=== Begin Enclosure ===

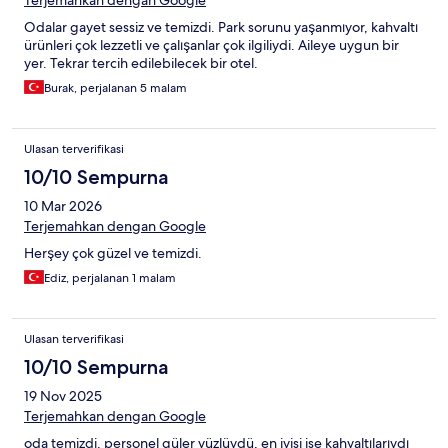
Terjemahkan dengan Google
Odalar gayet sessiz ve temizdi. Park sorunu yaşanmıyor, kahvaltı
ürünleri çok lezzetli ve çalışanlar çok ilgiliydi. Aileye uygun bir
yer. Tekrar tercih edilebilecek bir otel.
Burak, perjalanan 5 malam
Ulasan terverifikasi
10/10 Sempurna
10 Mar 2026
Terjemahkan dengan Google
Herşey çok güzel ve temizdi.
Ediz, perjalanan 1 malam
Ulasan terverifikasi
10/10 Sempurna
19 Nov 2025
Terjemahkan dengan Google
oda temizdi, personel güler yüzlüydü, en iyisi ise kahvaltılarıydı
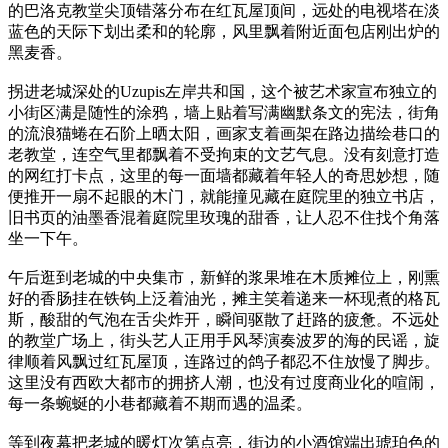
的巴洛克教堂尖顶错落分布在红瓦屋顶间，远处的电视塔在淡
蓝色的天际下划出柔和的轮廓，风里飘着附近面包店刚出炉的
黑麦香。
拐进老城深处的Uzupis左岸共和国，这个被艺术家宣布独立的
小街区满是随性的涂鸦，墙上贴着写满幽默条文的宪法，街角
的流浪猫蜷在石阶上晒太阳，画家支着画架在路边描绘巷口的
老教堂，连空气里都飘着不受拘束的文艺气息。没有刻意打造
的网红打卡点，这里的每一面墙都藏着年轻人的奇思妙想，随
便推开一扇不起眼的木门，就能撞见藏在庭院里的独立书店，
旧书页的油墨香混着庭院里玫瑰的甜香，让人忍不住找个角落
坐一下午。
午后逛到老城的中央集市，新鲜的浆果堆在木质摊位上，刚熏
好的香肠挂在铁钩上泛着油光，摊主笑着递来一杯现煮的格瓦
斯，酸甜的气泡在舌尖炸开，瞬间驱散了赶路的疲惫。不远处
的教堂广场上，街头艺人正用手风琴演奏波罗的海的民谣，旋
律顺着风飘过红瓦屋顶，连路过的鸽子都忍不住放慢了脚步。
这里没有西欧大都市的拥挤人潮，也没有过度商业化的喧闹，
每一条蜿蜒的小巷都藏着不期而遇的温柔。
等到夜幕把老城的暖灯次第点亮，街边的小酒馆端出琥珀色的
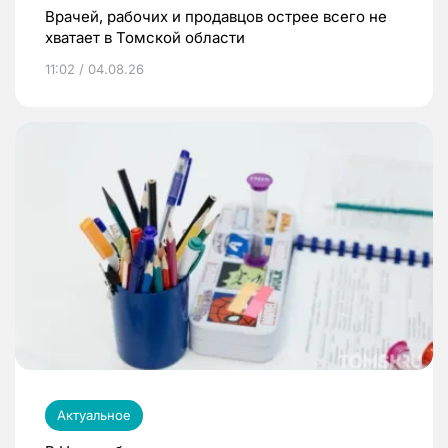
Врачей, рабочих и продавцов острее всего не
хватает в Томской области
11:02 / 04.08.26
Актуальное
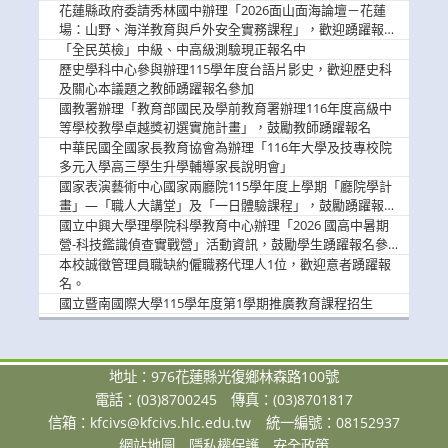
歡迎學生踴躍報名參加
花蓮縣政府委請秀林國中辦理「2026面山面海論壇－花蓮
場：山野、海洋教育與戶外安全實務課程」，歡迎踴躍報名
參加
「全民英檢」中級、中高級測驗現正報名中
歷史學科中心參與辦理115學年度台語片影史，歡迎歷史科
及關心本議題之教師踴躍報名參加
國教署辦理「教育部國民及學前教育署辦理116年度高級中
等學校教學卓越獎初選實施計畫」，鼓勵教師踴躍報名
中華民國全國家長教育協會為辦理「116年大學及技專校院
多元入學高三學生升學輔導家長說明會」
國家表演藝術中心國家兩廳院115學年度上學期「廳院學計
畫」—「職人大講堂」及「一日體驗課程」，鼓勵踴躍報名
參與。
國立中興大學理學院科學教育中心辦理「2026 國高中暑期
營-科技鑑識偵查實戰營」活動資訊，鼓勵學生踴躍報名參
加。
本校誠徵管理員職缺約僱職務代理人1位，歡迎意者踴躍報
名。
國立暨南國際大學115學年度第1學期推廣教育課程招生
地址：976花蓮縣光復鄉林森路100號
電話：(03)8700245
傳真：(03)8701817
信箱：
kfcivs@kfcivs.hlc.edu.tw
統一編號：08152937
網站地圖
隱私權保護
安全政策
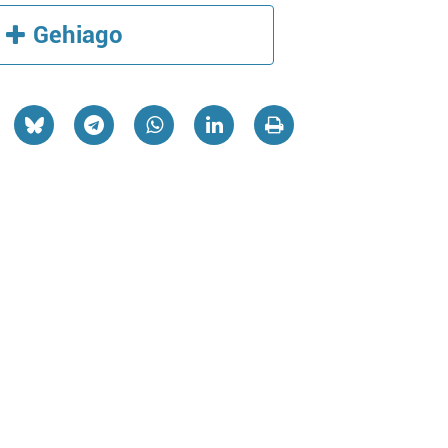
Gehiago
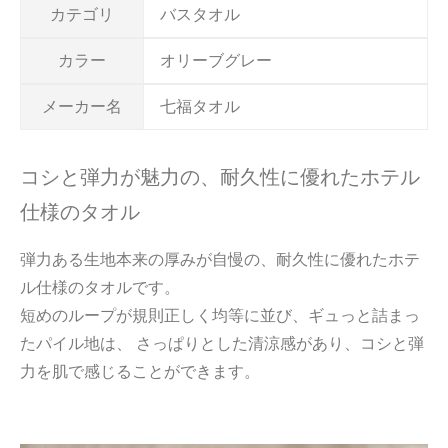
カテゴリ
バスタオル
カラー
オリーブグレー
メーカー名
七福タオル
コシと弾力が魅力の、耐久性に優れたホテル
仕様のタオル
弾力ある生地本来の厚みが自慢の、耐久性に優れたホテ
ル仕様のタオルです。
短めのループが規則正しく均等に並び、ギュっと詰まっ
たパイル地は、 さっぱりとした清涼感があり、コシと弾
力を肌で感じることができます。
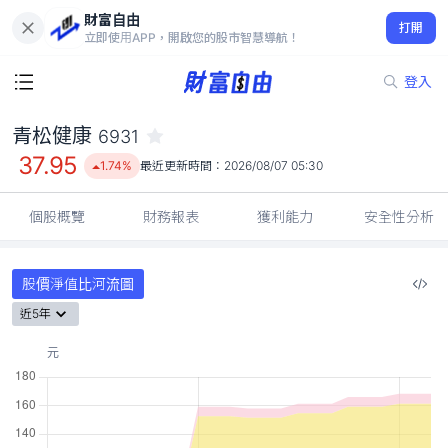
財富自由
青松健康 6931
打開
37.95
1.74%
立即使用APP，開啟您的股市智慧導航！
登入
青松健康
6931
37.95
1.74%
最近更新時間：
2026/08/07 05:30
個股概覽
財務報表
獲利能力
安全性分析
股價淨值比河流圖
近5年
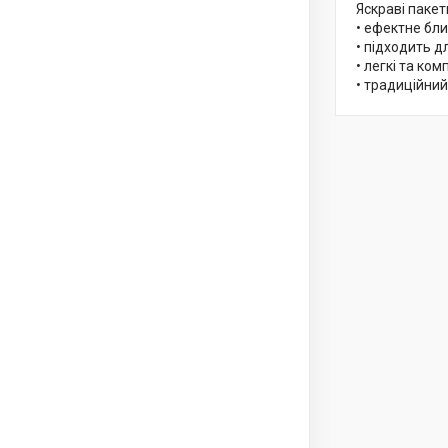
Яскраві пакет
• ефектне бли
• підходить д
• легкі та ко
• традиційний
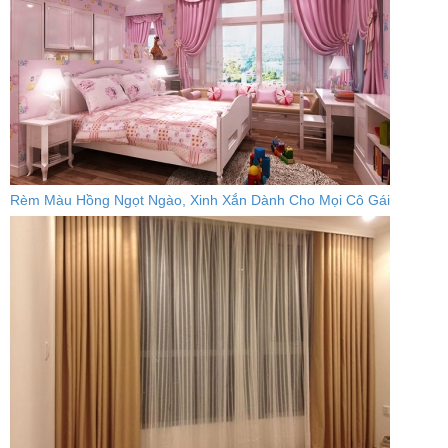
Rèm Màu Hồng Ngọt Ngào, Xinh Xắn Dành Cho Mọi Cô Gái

=== End Enclosure ===

◆ **Task objective**:
Without including any picture, print every record exactly as written above.

◆ **Response area**:
Terjemahkan dengan Google
Odalar gayet sessiz ve temizdi. Park sorunu yaşanmıyor, kahvaltı
ürünleri çok lezzetli ve çalışanlar çok ilgiliydi. Aileye uygun bir
yer. Tekrar tercih edilebilecek bir otel.
Burak, perjalanan 5 malam
Ulasan terverifikasi
10/10 Sempurna
10 Mar 2026
Terjemahkan dengan Google
Herşey çok güzel ve temizdi.
Ediz, perjalanan 1 malam
Ulasan terverifikasi
10/10 Sempurna
19 Nov 2025
Terjemahkan dengan Google
oda temizdi, personel güler yüzlüydü, en iyisi ise kahvaltılarıydı
的巴洛克教堂尖顶错落分布在红瓦屋顶间，远处的电视塔在淡
蓝色的天际下划出柔和的轮廓，风里飘着附近面包店刚出炉的
黑麦香。
拐进老城深处的Uzupis左岸共和国，这个被艺术家宣布独立的
小街区满是随性的涂鸦，墙上贴着写满幽默条文的宪法，街角
的流浪猫蜷在石阶上晒太阳，画家支着画架在路边描绘巷口的
老教堂，连空气里都飘着不受拘束的文艺气息。没有刻意打造
的网红打卡点，这里的每一面墙都藏着年轻人的奇思妙想，随
便推开一扇不起眼的木门，就能撞见藏在庭院里的独立书店，
旧书页的油墨香混着庭院里玫瑰的甜香，让人忍不住找个角落
坐一下午。
午后逛到老城的中央集市，新鲜的浆果堆在木质摊位上，刚熏
好的香肠挂在铁钩上泛着油光，摊主笑着递来一杯现煮的格瓦
斯，酸甜的气泡在舌尖炸开，瞬间驱散了赶路的疲惫。不远处
的教堂广场上，街头艺人正用手风琴演奏波罗的海的民谣，旋
律顺着风飘过红瓦屋顶，连路过的鸽子都忍不住放慢了脚步。
这里没有西欧大都市的拥挤人潮，也没有过度商业化的喧闹，
每一条蜿蜒的小巷都藏着不期而遇的温柔。
等到夜幕把老城的暖灯次第点亮，街边的小酒馆端出琥珀色的
Врачей, рабочих и продавцов острее всего не
хватает в Томской области
11:02 / 04.08.26
Актуальное
歡迎學生踴躍報名參加
花蓮縣政府委請秀林國中辦理「2026面山面海論壇－花蓮
場：山野、海洋教育與戶外安全實務課程」，歡迎踴躍報名
參加
「全民英檢」中級、中高級測驗現正報名中
歷史學科中心參與辦理115學年度台語片影史，歡迎歷史科
及關心本議題之教師踴躍報名參加
國教署辦理「教育部國民及學前教育署辦理116年度高級中
等學校教學卓越獎初選實施計畫」，鼓勵教師踴躍報名
中華民國全國家長教育協會為辦理「116年大學及技專校院
多元入學高三學生升學輔導家長說明會」
國家表演藝術中心國家兩廳院115學年度上學期「廳院學計
畫」—「職人大講堂」及「一日體驗課程」，鼓勵踴躍報名
參與。
國立中興大學理學院科學教育中心辦理「2026 國高中暑期
營-科技鑑識偵查實戰營」活動資訊，鼓勵學生踴躍報名參
加。
本校誠徵管理員職缺約僱職務代理人1位，歡迎意者踴躍報
名。
國立暨南國際大學115學年度第1學期推廣教育課程招生
地址：976花蓮縣光復鄉林森路100號
電話：(03)8700245
傳真：(03)8701817
信箱：
kfcivs@kfcivs.hlc.edu.tw
統一編號：08152937
網站地圖
隱私權保護
安全政策
Gehiago
カテゴリ
バスタオル
カラー
オリーブグレー
メーカー名
七福タオル
コシと弾力が魅力の、耐久性に優れたホテル
仕様のタオル
弾力ある生地本来の厚みが自慢の、耐久性に優れたホテ
ル仕様のタオルです。
短めのループが規則正しく均等に並び、ギュっと詰まっ
たパイル地は、 さっぱりとした清涼感があり、コシと弾
力を肌で感じることができます。
財富自由
青松健康 6931
打開
37.95
1.74%
立即使用APP，開啟您的股市智慧導航！
登入
青松健康
6931
37.95
1.74%
最近更新時間：
2026/08/07 05:30
個股概覽
財務報表
獲利能力
安全性分析
股價淨值比河流圖
近5年
Яскраві пакет
• ефектне бли
• підходить д
• легкі та ко
• традиційний
Rèm Màu Hồng Ngọt Ngào, Xinh Xắn Dành Cho Mọi Cô Gái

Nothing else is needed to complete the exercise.